Extension staff have been "rapping" about program evaluation for years, but now a new tool is available to guide that discussion. RAP is the acronym for the packet of materials labeled Reflective Appraisal of Programs. Introduced in late 1982, the materials focus on 1 method county Extension staff can use to obtain systematic evidence about results of programs.

The RAP technique uses standard interview questions that can be adapted to a variety of subject matters and methods. Telephone or personal interviews with participants are conducted with a minimum of 30 to 40 program participants. Bennett suggests that a staff member leading a RAP study needs to plan on 40-50 hours of work with the evaluation effort.
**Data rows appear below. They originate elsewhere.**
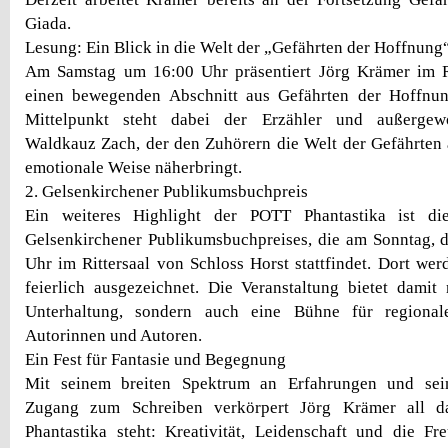
Giada.
Lesung: Ein Blick in die Welt der „Gefährten der Hoffnung
Am Samstag um 16:00 Uhr präsentiert Jörg Krämer im 
einen bewegenden Abschnitt aus Gefährten der Hoffnu
Mittelpunkt steht dabei der Erzähler und außergewö
Waldkauz Zach, der den Zuhörern die Welt der Gefährten 
emotionale Weise näherbringt.
2. Gelsenkirchener Publikumsbuchpreis
Ein weiteres Highlight der POTT Phantastika ist di
Gelsenkirchener Publikumsbuchpreises, die am Sonntag, 
Uhr im Rittersaal von Schloss Horst stattfindet. Dort wer
feierlich ausgezeichnet. Die Veranstaltung bietet damit n
Unterhaltung, sondern auch eine Bühne für regional
Autorinnen und Autoren.
Ein Fest für Fantasie und Begegnung
Mit seinem breiten Spektrum an Erfahrungen und sein
Zugang zum Schreiben verkörpert Jörg Krämer all d
Phantastika steht: Kreativität, Leidenschaft und die Fr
The method encourages teamwork among staff and volunteers to plan and implement evaluations.

If that brief sketch of the RAP method interests you, the materials will supply the background and aids to help you plan and implement the evaluation. The guide takes you through nine steps in the evaluation process and provides the key concepts for understanding the RAP method. The workbook has 20 planning aids to be used in conjunction with the guide.

The RAP packet can be a self-study tool for an individual staff member who's really interested in learning about a specific evaluation technique. It's an excellent tool to use in a one-day workshop setting with a leader who's skilled in program evaluation. RAP doesn't pretend to expose participants to the spectrum of evaluation designs. It focuses on one approach, one that's feasible in terms of time and complexity for county staff to initiate.

Evaluation by the RAP method yields results that are relevant, interesting, and easily reported to a variety of audiences, including local decision makers.